Released in the same year as The Keeping Room, John Wick – directed by Chad Stahelski and David Leitch, and written by Derek Kolstad – takes the home invasion premise and turns it into something that’s almost the opposite of The Keeping Room – a tale in which a home invasion is the cause of male violence and aggression, as opposed to being the initial manifestation of the same.
The title character – while having a violent history – is now living a life that is peaceful and calm, until he’s the victim of a home invasion. During the attack, his favourite car is stolen and his dog is murdered – it having been a parting gift from Wick’s dying wife. Such violations are enough for him to respond by returning to ‘work’ – meaning, his life as a highly skilled assassin. Though the result of the home invasion is the opposite of that depicted in The Keeping Room – the theme of violation of the status quo is essentially the same.
With the theme of violation, though, we also see the incorporation of notions of privacy and trust. These are two complimentary themes and, when employed within the context of violation, they go hand-in-hand with difficult storylines, and potential horror. Sam Miller’s 2014 film No Good Deed, for example, sees a woman choose to trust a man who comes to her door asking for assistance, but soon learns – once he’s inside – that he’s actually a sadistic killer.

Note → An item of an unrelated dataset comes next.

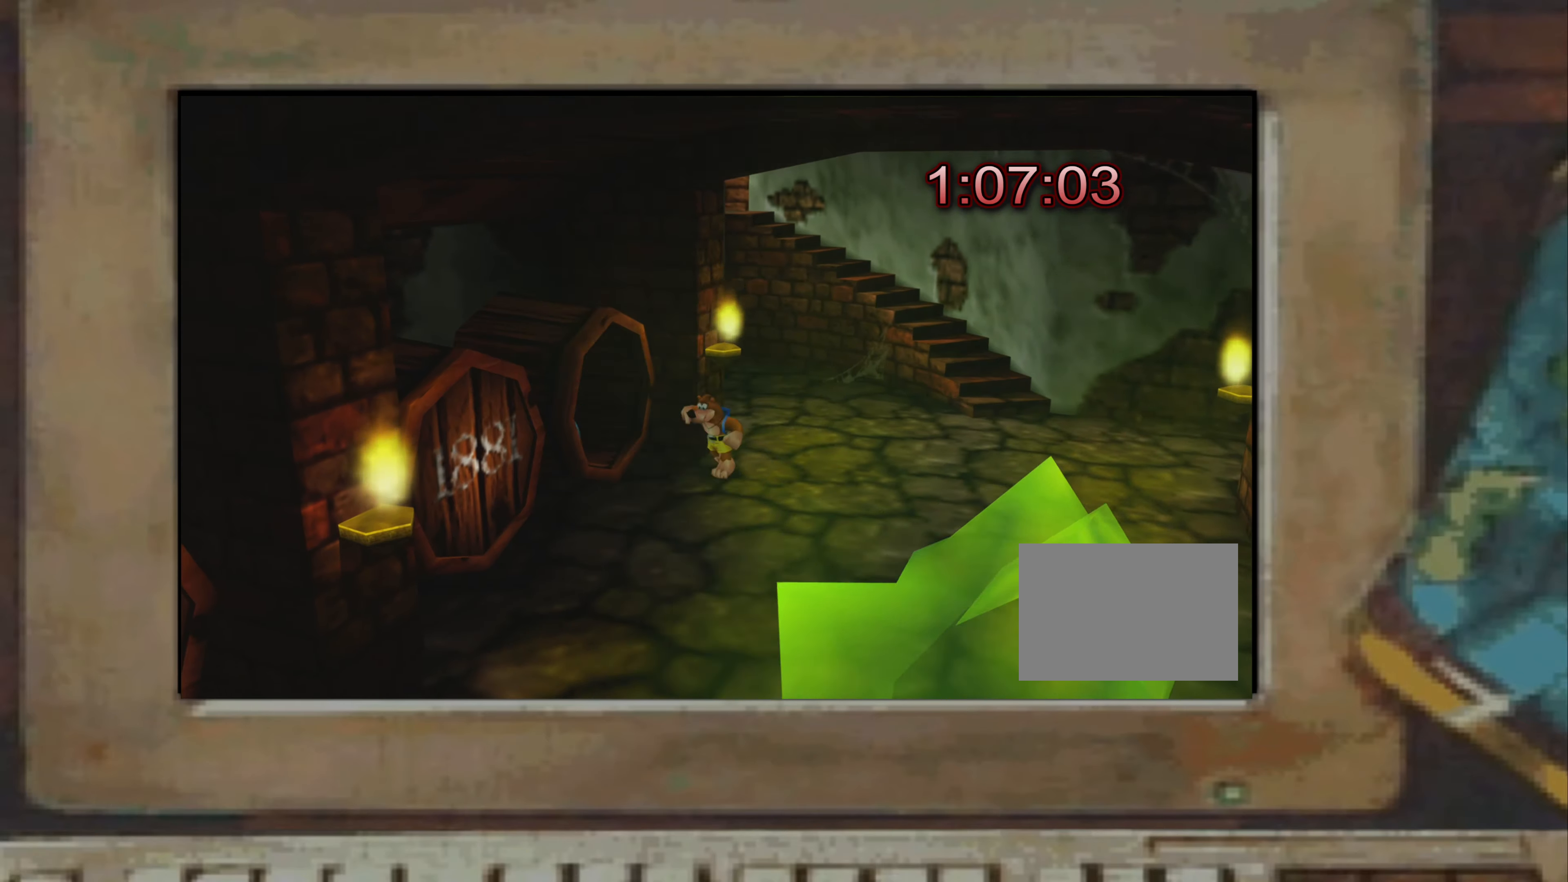
{"buttons": [], "left_stick": "down-left", "right_stick": "center", "events": [[16, "left_stick", "down-left"], [216, "CROSS", "down"], [233, "CROSS", "up"], [233, "left_stick", "center"], [266, "SQUARE", "down"], [283, "SQUARE", "up"], [383, "left_stick", "left"], [466, "left_stick", "down-left"]]}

The tale plays out against the trust issues she’s experiencing within her own marriage, however, and so she comes to experience emotional, spatial, and social violation within a short space of time. From the same year, Ruba Nadda’s October Gale sees a doctor, alone at her island home, find an injured man washed up on her shore. In the process of assisting him, she finds her privacy, trust, and space violated, as her grief for her recently deceased husband is laid bare, while the young man’s assailant relentlessly pursues them through her house and land.
It’s the concept of the violation of privacy and trust that can most readily open up the home invasion premise to other genres, though. Ben Stiller’s 1996 film The Cable Guy is an incredibly dark comedy about a man posing as a cable installer who stalks his customers. When a newly single man crosses paths with him and assumes he can use and discard the cable guy, he finds his privacy being slowly eroded until his home is invaded, with dire consequences. A lighter comedic approach to the home invasion premise is seen in the 1990 Chris Columbus film Home Alone, during which a young boy experiences a breach in the trust he has with his family, and is accidentally left to his own devices over the Christmas period. He then finds himself ‘coming of age,’ as he’s forced into a situation where he must defend the family home against two burglars.
Home Alone is a unique application of the home invasion premise in that it uses the theme for comedic purposes, while also connecting the narrative to the much darker, dramatic fear of others seeking to take advantage of our perceived vulnerabilities. In the film, the burglars believe the house to be empty, prompting their attack, but when they realize it’s occupied by a young boy who’s alone, they assume they’ll be able to intimidate and overpower him. The comedy is derived from the burglars discovering they are very wrong and it’s unique because these concepts are usually found in thrillers and horror.